[Page-level text extractions]
________

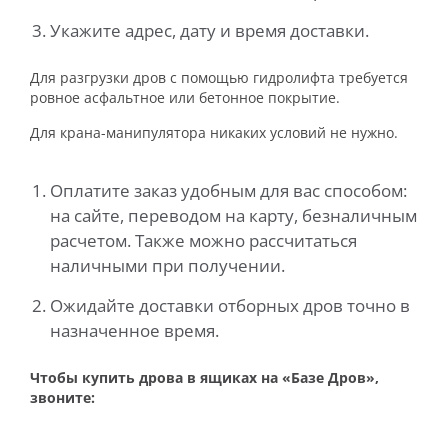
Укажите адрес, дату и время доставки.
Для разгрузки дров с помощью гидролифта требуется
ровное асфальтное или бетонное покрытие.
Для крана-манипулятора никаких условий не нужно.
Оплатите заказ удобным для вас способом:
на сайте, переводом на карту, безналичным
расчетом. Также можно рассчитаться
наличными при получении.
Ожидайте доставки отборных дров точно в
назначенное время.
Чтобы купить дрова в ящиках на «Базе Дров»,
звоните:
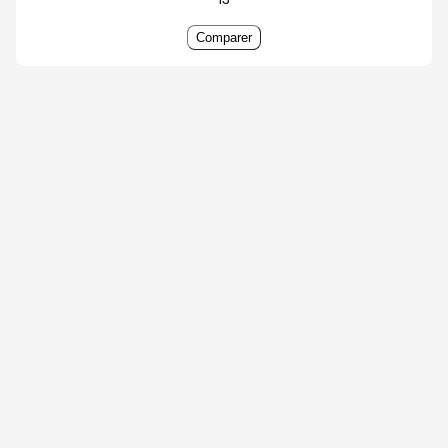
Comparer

________

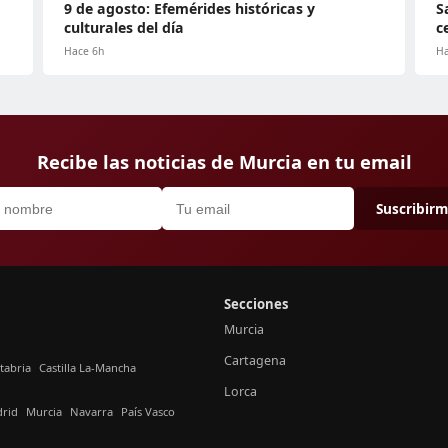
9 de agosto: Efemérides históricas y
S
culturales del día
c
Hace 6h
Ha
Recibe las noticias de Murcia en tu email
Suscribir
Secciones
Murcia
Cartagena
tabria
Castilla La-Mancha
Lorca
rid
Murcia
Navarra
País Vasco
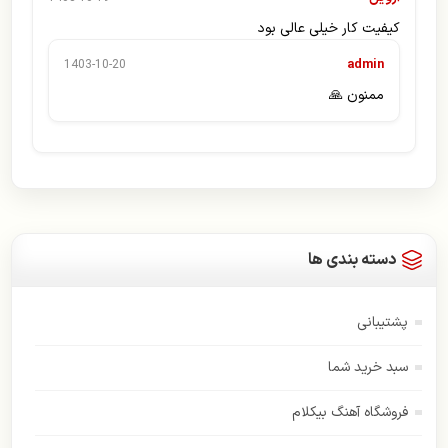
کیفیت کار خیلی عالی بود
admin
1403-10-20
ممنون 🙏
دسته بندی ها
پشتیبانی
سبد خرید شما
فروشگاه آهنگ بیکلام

________

*What you are asked to do*
Above are records; count the lines among them that include the word "доставки", and give only the number.

*Expected output*
2